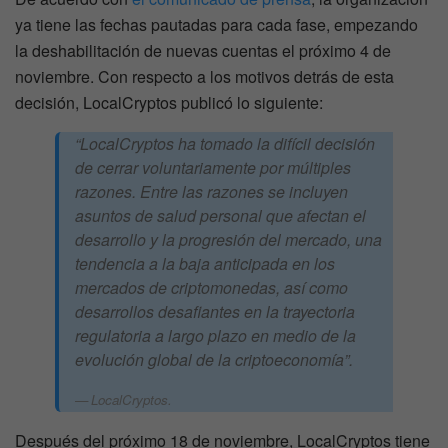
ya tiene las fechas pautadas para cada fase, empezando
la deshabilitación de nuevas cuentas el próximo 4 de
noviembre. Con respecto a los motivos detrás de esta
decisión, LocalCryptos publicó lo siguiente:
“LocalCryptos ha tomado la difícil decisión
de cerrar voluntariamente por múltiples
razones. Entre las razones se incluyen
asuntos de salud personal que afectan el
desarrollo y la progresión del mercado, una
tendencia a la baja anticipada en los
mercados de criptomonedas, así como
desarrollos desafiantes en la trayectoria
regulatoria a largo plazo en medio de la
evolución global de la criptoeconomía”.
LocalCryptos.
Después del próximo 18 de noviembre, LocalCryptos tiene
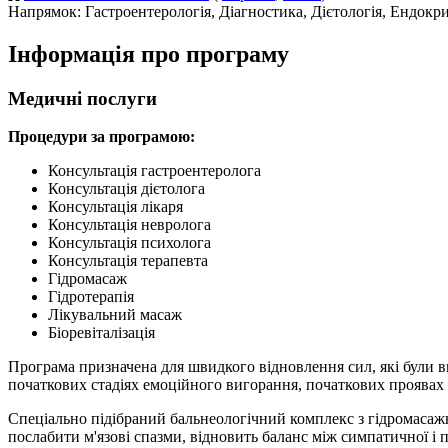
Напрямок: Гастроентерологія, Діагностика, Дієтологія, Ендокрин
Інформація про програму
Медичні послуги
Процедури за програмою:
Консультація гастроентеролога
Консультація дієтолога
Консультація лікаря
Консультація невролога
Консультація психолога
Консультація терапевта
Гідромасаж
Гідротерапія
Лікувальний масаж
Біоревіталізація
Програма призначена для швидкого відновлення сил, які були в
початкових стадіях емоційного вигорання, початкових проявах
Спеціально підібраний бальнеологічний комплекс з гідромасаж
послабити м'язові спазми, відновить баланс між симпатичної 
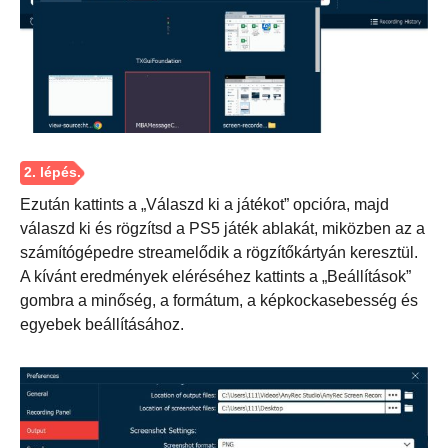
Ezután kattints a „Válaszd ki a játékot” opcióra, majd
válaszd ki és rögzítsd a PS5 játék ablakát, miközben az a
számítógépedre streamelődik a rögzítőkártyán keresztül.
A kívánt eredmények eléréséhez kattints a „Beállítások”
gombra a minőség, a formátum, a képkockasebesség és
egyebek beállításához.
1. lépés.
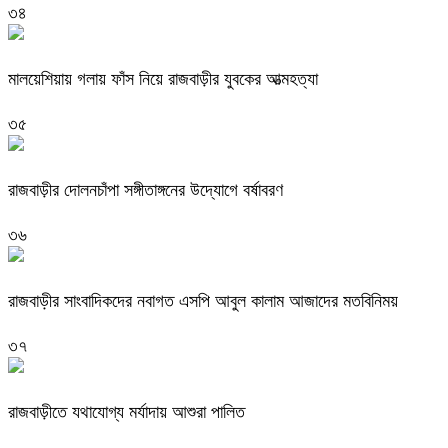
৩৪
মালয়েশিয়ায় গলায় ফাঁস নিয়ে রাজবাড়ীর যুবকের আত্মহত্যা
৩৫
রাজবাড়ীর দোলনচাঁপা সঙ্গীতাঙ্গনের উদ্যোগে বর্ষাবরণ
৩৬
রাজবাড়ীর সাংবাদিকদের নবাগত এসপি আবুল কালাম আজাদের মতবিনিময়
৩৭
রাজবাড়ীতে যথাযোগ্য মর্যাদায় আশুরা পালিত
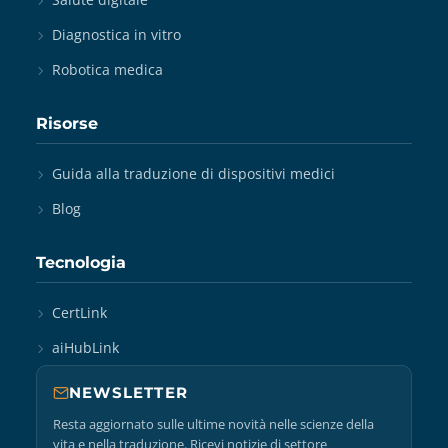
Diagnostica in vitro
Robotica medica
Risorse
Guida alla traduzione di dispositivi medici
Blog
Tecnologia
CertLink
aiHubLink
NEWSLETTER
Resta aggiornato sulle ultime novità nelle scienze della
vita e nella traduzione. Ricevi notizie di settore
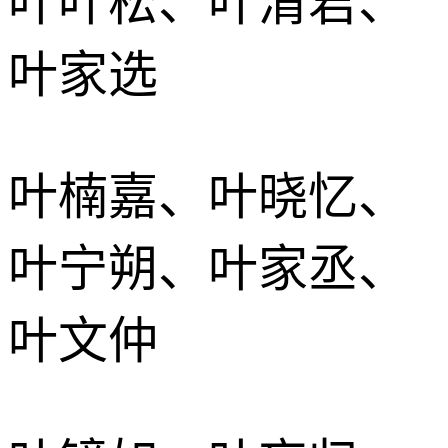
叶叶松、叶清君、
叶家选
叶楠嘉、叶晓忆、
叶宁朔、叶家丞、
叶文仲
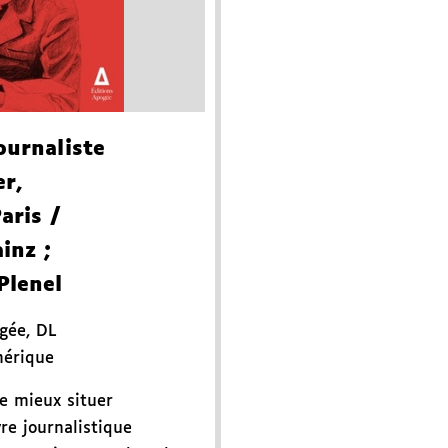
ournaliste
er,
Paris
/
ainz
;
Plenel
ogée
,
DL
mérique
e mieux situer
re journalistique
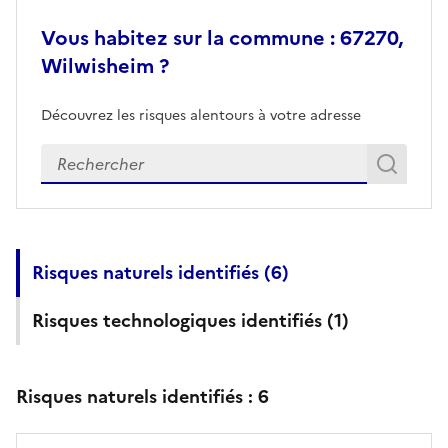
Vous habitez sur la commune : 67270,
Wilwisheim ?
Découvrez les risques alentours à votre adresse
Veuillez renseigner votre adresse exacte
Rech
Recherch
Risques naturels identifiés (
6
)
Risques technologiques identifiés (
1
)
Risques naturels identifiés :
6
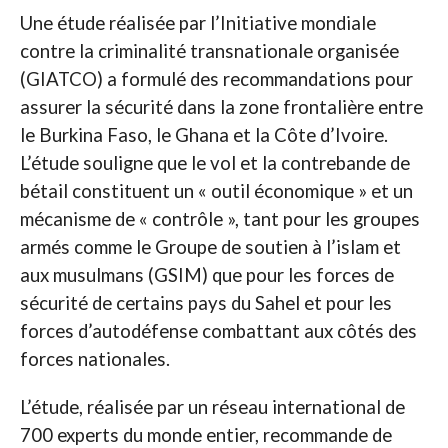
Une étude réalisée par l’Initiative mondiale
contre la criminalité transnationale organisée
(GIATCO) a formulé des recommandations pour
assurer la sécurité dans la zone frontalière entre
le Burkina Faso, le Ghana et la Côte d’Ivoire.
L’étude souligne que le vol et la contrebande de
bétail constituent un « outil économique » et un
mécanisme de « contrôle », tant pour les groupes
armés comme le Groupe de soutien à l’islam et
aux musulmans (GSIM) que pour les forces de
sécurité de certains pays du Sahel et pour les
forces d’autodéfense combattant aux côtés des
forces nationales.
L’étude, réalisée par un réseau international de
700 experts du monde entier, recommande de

....................

Instructions to follow: Could you write out the stretch from the start of the entries through the line containing "Después del próximo" again, swapping "decisión" for "resolución" and changing nothing else? Leave the pictures out of your answer.

Solved exercise:
ya tiene las fechas pautadas para cada fase, empezando
la deshabilitación de nuevas cuentas el próximo 4 de
noviembre. Con respecto a los motivos detrás de esta
resolución, LocalCryptos publicó lo siguiente:
“LocalCryptos ha tomado la difícil resolución
de cerrar voluntariamente por múltiples
razones. Entre las razones se incluyen
asuntos de salud personal que afectan el
desarrollo y la progresión del mercado, una
tendencia a la baja anticipada en los
mercados de criptomonedas, así como
desarrollos desafiantes en la trayectoria
regulatoria a largo plazo en medio de la
evolución global de la criptoeconomía”.
LocalCryptos.
Después del próximo 18 de noviembre, LocalCryptos tiene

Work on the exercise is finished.